For SS25, SS Daley uses the British artist Gluck as the prism through which to create his first full womenswear collection. Gluck was known for wearing tailored and utilitarian clothes, yet often painted lovers and friends whose style was femme. S.S.DALEY follows a similar path, grounded in menswear, exploring the possibilities and techniques of women's. As with all of Daley's work, it's about queering traditions, charm, individuality, detail and the pleasure of wearing clothes.
"Gluck used clothing to curate their identity, then observed the fashion of a lifetime of lovers.
This collection is about the universe around Gluck, allowing us to go deep into the techniques of womenswear. As with our men's collections, every piece matters, designed to create a full wardrobe," says Steven Stokey-Daley.
This is a collection that mixes hard with soft, tailoring and functionality with drape, ruching, beading, volume and flow. A trenchcoat of white broadcloth is worn over a white shirt ruched at its centre, with a feathered tie, the feathers inspired by one of Gluck's last paintings. It's tucked into an organza slip with sunray pleats edged in black organza, over which is a beaded skirt like pixilated flowers - the beads first handpainted, then threaded, in the studio.
Gluck's own tailored uniform is echoed in a black wool day coat, worn over a high collar shirt and Daley's signature roomy pants. A silk twill scarf print of a cross-stitched dalmatian appears on a shirt and matching pleat skirt, slit at the front. Meanwhile, florals on a ripstop trench appear blurred, due to the weaving process: it's trimmed in ecru leather.
Every piece counts, like the sunray pleat long skirt, printed with a sketch of an argyll from an SS Daley knitwear piece. Tweed collarless jackets button up to the neck, while a key-hole tied shoulder sweater is embroidered like a doily at its centre. Knee-length shorts are covered with a crochet that echoes Lyon's tea rooms, the Gluck family business from which they ostracised themselves. Volume is playful, like a cropped trench with a waistband that appears flat from the front, before transforming through cut into the shape of a bustle at the back.
Bias-cut slip dresses are printed with cross-stitch florals, with diagonals of pin-tucks crossing the body from waist to below hip. Indeed pleats become a reoccurring technique, a nod to the tuxedo shirts of Daley's BA graduate collection. A draped dress, originally constructed on the stand using Daley's oversized shirts, has large florals, and modernist pleats that come horizontal across the chest, before angling straight down the body. Then, a sheer oversized smock in silk organza has an off-centre criss-cross of pin-tucks, all fastened with Daley's keyhole tie.
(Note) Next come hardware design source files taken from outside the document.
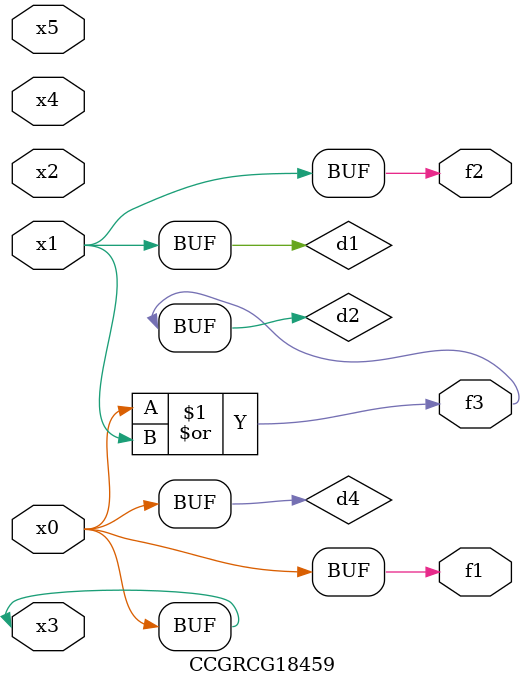
<source format=v>
module CCGRCG18459(
	input x0, x1, x2, x3, x4, x5,
	output f1, f2, f3
);

	wire d1, d2, d3, d4;

	and (d1, x1);
	or (d2, x0, x1);
	nand (d3, x0, x5);
	buf (d4, x0, x3);
	assign f1 = d4;
	assign f2 = d1;
	assign f3 = d2;
endmodule

</source>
Gluck (1895-1978) was a British artist who rejected their forename, openly queer throughout their life. Their lovers included the floral designer Constance Spry, playwright Nester Obermer and journalist Edith Shackleton Heald, Known for their portraits and floral paintings, Gluck was most prolific in the 1920s and 30s, before suffering a decades-long period of creative block.
Today, their works are held in collections such as Tate, National Portrait Gallery and the Victoria & Albert Museum.